This is v2 of my previously posted 'hashtriggers' patchset [1], but
renamed to 'hist triggers' following feedback from v1.

Since then, the kernel has gained a tracing map implementation in the
form of bpf_map, which this patchset makes a bit more generic, exports
and uses (as tracing_map_*, still in the bpf syscall file however).

A large part of the initial hash triggers implementation was devoted
to a map implementation and general-purpose hashing functions, which
have now been subsumed by the bpf maps.  I've completely redone the
trigger patches themselves to work on top of tracing_map.  The result
is a much simpler and easier-to-review patchset that's able to focus
more directly on the problem at hand.

The new version addresses all the comments from the previous review,
including changing the name from hash->hist, adding separate 'hist'
files for the output, and moving the examples into Documentation.

This patchset also includes a couple other new and related triggers,
enable_hist and disable_hist, very similar to the existing
enable_event/disable_event triggers used to automatically enable and
disable events based on a triggering condition, but in this case
allowing hist triggers to be enabled and disabled in the same way.

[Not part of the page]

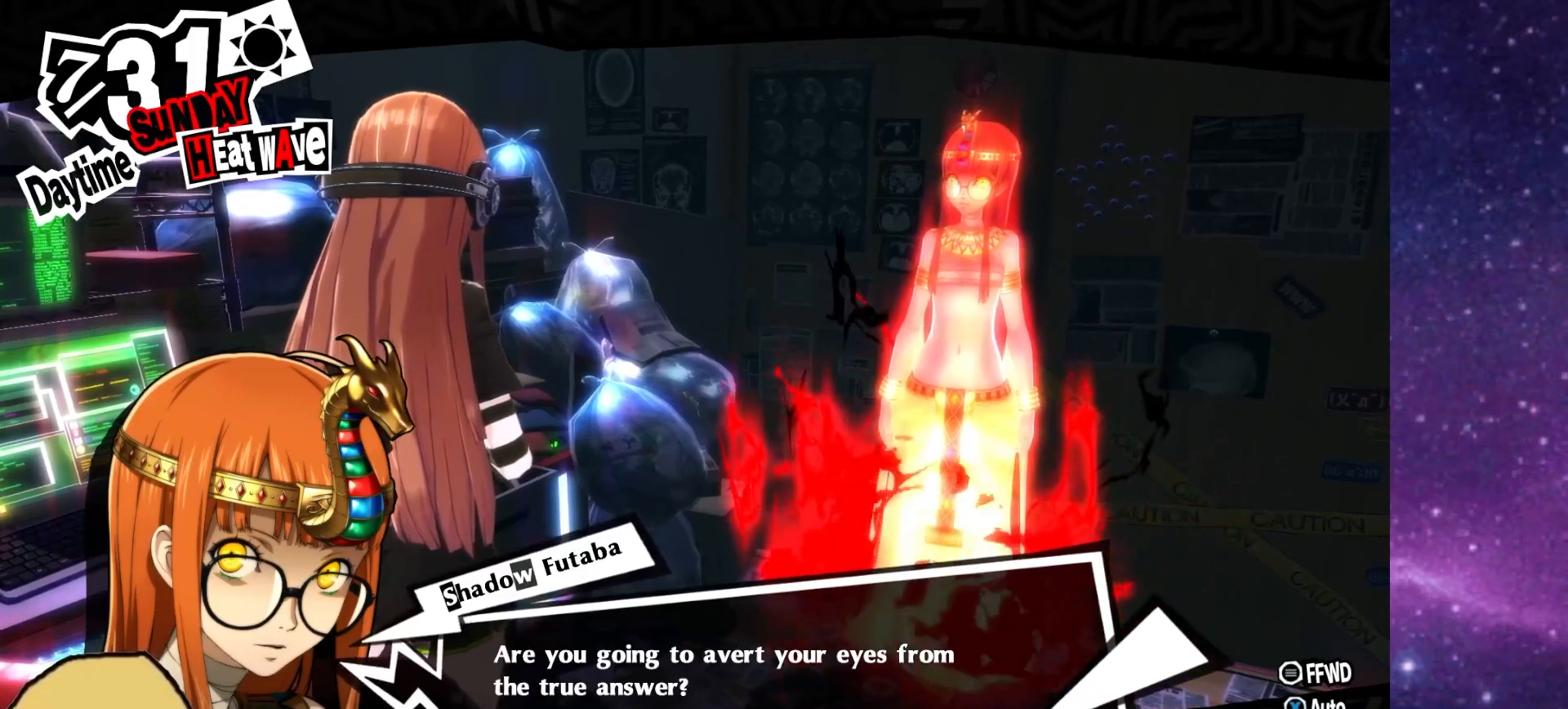
{"dt_ms": 500, "buttons": ["R1"], "left_stick": "center", "right_stick": "center", "events": [[83, "R1", "down"], [133, "L1", "up"], [233, "R1", "up"], [283, "L1", "down"], [383, "R1", "down"], [433, "L1", "up"]]}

The only problem with using the bpf_map implementation for this is
that it uses kmalloc internally, which causes problems when trying to
trace kmalloc itself.  I'm guessing the ebpf tracing code would also
share this problem e.g. when using bpf_maps from probes on kmalloc().
This patchset attempts a solution to that problem (by adding a
gfp_flag and changing the kmem memory allocation tracepoints to
conditional variants) for checking for it in for but I'm not sure it's
the best way to address it.

There are a couple of important bits of functionality that were
present in v1 but dropped in v2 mainly because I'm still trying to
figure out the best way to accomplish those things using the bpf_map
implementation.

The first is support for compound keys.  Currently, maps can only be
keyed on a single event field, whereas in v1 they could be keyed on
multiple keys.  With support for compound keys, you can create much
more interesting output, such as for example per-pid lists of
syscalls or read counts e.g.:

  # echo 'hist:keys=common_pid.execname,id.syscall:vals=hitcount' > \
        /sys/kernel/debug/tracing/events/raw_syscalls/sys_enter/trigger

  # cat /sys/kernel/debug/tracing/events/raw_syscalls/sys_enter/hist

  key: common_pid:bash[3112], id:sys_write		       vals: count:69
  key: common_pid:bash[3112], id:sys_rt_sigprocmask	       vals: count:218

  key: common_pid:update-notifier[3164], id:sys_poll	       vals: count:37
  key: common_pid:update-notifier[3164], id:sys_recvfrom       vals: count:118

  key: common_pid:deja-dup-monito[3194], id:sys_sendto	       vals: count:1
  key: common_pid:deja-dup-monito[3194], id:sys_read	       vals: count:4
  key: common_pid:deja-dup-monito[3194], id:sys_poll	       vals: count:8
  key: common_pid:deja-dup-monito[3194], id:sys_recvmsg	       vals: count:8
  key: common_pid:deja-dup-monito[3194], id:sys_getegid	       vals: count:8

  key: common_pid:emacs[3275], id:sys_fsync		       vals: count:1
  key: common_pid:emacs[3275], id:sys_open		       vals: count:1
  key: common_pid:emacs[3275], id:sys_symlink		       vals: count:2
  key: common_pid:emacs[3275], id:sys_poll		       vals: count:23
  key: common_pid:emacs[3275], id:sys_select		       vals: count:23
  key: common_pid:emacs[3275], id:unknown_syscall	       vals: count:34
  key: common_pid:emacs[3275], id:sys_ioctl		       vals: count:60
  key: common_pid:emacs[3275], id:sys_rt_sigprocmask	       vals: count:116

  key: common_pid:cat[3323], id:sys_munmap		       vals: count:1
  key: common_pid:cat[3323], id:sys_fadvise64		       vals: count:1

Related to that is support for sorting on multiple fields.  Currently,
you can sort using only a primary key.  Being able to sort on multiple
or at least a secondary key is indispensible for seeing trends when
displaying multiple values.

[1] http://thread.gmane.org/gmane.linux.kernel/1673551

Changes from v1:
 - completely rewritten on top of tracing_map (renamed and exported bpf_map)
 - added map clearing and client ops to tracing_map
 - changed the name from 'hash' triggers to 'hist' triggers
 - added new trigger 'pause' feature
 - added new enable_hist and disable_hist triggers
 - added usage for hist/enable_hist/disable hist to tracing/README
 - moved examples into Documentation/trace/event.txt
 - added ___GFP_NOTRACE, kmalloc/kfree macros, and conditional kmem tracepoints

The following changes since commit 49058038a12cfd9044146a1bf4b286781268d5c9:

  ring-buffer: Do not wake up a splice waiter when page is not full (2015-02-24 14:00:41 -0600)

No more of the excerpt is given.